Obwohl neun Apotheken Alli nicht verkaufen wollten, verliess die Testperson jeden Laden mit einem Diätmittel. In Bern und Luzern erhielt sie Liposinol und Formoline L 112, welches letztes Jahr Apotheken und Drogerien 5 Millionen Franken Umsatz beschert hat. Sechs Apotheken gaben homöopathische Mittel ab. Sie quellen im Magen auf und sollen so das Hungergefühl dämpfen. In Luzern erhielt die Testerin einen Spagyrik-Spray, der Essattacken verhindern soll.

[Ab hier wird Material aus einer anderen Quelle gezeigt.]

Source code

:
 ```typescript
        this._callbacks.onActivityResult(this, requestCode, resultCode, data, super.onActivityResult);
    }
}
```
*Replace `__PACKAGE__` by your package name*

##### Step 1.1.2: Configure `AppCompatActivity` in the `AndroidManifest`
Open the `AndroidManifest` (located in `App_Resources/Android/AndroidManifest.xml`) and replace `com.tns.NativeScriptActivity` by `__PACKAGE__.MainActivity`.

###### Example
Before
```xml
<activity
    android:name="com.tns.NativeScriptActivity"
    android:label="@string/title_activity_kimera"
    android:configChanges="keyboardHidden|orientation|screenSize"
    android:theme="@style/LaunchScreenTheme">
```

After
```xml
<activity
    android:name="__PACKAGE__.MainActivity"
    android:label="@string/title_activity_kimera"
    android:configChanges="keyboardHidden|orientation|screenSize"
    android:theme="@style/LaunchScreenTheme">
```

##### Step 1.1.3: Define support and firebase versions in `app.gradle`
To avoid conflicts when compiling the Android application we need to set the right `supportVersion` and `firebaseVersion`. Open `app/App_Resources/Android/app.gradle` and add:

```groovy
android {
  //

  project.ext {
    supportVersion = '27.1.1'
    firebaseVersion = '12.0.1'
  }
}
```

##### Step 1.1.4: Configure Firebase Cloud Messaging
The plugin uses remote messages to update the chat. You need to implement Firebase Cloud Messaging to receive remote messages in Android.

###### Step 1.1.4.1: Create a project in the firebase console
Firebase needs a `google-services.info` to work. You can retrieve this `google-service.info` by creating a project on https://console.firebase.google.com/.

Mit den Stichprobe-Resultaten konfrontiert, reagieren die Apotheken abwehrend. Damaris Bucher von der St.Galler Gallus-Apotheke will nichts sagen. Auch Olessia Munsch von der Basler City-Apotheke verweigert eine Stellungnahme, bezichtigt saldo aber der «Spionage». Amica Stubenvoll von der Luzerner Bahnhofsapotheke Capitole hält fest: «In der Regel machen wir die Kunden darauf aufmerksam, dass Alli erst für Leute ab BMI 28 geeignet ist. Wir können den Kunden jedoch nicht verbieten, das Produkt zu kaufen.»
Ernster nimmt der Apothekerverband Pharmasuisse die «nicht erfreulichen Resultate». Laut Sprecher Marcel Wyler müssen die Apotheken ermitteln, ob jemand ein Präparat kennt und damit umgehen kann.
Bettina Isenschmid, Chefärztin des Kompetenzzentrums für Essverhaltensstörungen, Adipositas und Metabolismus am Bezirksspital Zofingen, findet das Verhalten der Apotheken sehr bedenklich: «Mit der unbedarften Abgabe riskieren die Apotheken, dass Personen mit Essstörungen problemlos ein Präparat kaufen, um noch mehr abzunehmen.» Isenschmid: «Offenbar treibt der Geschäftssinn viele Apotheken an.»